Zu Beginn prasseln die Erfolgserlebnisse förmlich auf den Spieler ein – doch rasch ist der Punkt erreicht, an dem ein weiterer Spielfortschritt nur durch das ‚Nachwerfen‘ von Echtgeld möglich ist. Oder durch das Werben von Freunden. Oder durch Belohnungen für täglichen Login. Gezielt wird unterschwelliger Handlungsdruck aufgebaut, etwa durch Zeitlimits, den Verlust erspielter Boni oder die ‚Bestrafung‘ fürs Nicht-Spielen.
Dark Patterns heißen jene Methoden, die längst zum Standard im Spieldesign populärer Apps und PC- und Konsolenspiele gehören – und die zum Ziel haben, dass der Spieler möglichst lange am Ball bleibt und sowohl Zeit als auch Ausgaben aus dem Blick verliert. Gerade Kinder und Jugendliche sind anfällig für die Mechaniken.
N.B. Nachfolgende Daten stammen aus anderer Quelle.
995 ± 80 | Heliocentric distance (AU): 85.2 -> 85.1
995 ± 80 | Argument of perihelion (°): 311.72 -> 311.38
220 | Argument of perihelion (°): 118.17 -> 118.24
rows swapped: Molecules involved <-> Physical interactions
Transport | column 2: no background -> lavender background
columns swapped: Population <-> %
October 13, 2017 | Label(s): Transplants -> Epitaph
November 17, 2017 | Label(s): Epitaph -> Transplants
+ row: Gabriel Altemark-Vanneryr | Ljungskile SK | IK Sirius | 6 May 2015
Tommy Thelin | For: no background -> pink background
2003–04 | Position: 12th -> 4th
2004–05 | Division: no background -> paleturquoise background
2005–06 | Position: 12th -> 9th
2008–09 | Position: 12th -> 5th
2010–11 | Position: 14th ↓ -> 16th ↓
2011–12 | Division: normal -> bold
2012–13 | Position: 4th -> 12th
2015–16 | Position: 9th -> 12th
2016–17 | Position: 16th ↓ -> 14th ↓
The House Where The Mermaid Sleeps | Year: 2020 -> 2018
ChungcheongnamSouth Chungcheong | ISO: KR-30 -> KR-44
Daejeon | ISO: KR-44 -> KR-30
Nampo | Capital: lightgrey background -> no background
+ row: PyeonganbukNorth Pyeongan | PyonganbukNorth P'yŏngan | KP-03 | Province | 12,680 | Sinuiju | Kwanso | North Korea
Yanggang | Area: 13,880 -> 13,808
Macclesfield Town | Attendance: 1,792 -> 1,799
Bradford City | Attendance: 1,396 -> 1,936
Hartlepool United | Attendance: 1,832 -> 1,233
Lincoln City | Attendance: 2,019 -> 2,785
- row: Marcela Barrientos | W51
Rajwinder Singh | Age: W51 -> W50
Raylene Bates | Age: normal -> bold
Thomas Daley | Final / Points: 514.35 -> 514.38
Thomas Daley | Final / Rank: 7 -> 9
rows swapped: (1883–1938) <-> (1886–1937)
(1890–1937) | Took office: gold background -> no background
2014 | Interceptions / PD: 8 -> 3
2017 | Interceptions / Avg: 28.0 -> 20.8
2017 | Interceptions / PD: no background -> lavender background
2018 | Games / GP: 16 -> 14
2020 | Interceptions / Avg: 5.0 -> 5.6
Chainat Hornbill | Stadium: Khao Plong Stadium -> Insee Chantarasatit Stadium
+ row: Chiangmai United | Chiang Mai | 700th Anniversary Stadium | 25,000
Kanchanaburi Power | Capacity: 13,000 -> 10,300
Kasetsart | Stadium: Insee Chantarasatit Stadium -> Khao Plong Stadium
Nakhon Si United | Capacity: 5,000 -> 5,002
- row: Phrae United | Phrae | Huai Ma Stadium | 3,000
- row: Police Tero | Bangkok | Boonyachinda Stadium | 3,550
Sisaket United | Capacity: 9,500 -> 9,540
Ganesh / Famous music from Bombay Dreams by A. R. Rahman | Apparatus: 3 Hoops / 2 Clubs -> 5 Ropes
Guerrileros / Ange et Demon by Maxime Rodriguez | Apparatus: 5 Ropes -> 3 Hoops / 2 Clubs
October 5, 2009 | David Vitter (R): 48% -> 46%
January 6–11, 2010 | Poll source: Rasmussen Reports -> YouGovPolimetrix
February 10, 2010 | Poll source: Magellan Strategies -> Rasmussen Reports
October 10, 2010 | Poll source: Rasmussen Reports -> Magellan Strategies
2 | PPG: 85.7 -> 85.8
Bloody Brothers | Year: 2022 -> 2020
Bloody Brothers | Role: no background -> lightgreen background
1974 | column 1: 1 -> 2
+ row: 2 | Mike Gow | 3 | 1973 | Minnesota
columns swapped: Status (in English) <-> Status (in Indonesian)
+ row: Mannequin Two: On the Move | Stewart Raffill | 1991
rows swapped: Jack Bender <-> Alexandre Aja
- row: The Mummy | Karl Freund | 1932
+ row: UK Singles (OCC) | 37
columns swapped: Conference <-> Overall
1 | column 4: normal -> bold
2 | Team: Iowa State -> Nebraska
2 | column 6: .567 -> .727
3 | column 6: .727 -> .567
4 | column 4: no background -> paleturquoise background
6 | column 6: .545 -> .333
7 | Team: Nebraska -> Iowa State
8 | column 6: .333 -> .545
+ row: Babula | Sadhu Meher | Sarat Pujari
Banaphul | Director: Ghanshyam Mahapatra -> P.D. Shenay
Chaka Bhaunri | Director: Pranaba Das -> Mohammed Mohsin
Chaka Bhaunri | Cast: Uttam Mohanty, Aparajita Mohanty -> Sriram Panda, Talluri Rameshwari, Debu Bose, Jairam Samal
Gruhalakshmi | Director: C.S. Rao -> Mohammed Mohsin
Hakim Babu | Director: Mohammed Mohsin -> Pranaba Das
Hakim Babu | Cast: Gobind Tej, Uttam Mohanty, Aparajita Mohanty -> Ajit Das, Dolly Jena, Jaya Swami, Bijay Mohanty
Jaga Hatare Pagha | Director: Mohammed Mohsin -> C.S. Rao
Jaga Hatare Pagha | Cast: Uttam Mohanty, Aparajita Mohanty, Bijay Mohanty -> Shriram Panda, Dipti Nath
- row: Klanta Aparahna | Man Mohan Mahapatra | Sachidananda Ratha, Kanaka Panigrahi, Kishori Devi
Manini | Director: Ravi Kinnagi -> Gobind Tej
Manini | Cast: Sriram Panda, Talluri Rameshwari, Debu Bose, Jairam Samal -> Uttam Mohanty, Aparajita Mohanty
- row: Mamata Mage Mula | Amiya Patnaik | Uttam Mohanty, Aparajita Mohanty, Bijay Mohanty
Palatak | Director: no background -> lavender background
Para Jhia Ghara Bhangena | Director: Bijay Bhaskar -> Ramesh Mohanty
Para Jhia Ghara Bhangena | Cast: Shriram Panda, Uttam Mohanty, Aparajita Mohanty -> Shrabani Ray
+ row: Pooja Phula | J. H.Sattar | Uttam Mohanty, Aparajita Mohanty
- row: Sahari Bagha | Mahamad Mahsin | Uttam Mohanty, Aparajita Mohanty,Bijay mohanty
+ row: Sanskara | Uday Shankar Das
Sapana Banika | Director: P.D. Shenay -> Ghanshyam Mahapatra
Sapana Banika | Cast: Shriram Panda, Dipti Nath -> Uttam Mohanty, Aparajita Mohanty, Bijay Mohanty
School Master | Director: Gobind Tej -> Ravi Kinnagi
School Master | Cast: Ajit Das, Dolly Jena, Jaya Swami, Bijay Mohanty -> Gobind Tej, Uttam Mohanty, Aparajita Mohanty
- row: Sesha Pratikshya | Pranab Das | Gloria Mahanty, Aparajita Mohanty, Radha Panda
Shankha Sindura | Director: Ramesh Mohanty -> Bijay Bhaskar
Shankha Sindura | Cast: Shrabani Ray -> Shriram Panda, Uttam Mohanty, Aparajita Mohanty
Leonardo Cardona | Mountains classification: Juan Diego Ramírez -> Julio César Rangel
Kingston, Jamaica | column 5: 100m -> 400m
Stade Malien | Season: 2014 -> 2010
Zu diesem Ergebnis kommt eine (weitere) Studie, diesmal von der Kommission für Jugendmedienschutz (KJM), einer Einrichtung der Landesmedienanstalten. Ein Forscher-Team rund um den Nürnberger Medienpädagogik-Professor Rudolf Kammerl hat zehn besonders gefragte Games untersucht, darunter Fortnite, Clash of Clans, Minecraft, League of Legends, FIFA 23, Barbie Dreamhouse Adventures und Toca Life World. In drei von zehn Spielen seien „glücksspielähnliche Elemente wie kostenpflichtige Lootboxen“ aufgetreten – Tresore, Kisten und Schatztruhen, deren Inhalt erst nach Geldeinsatz freigeschaltet wird.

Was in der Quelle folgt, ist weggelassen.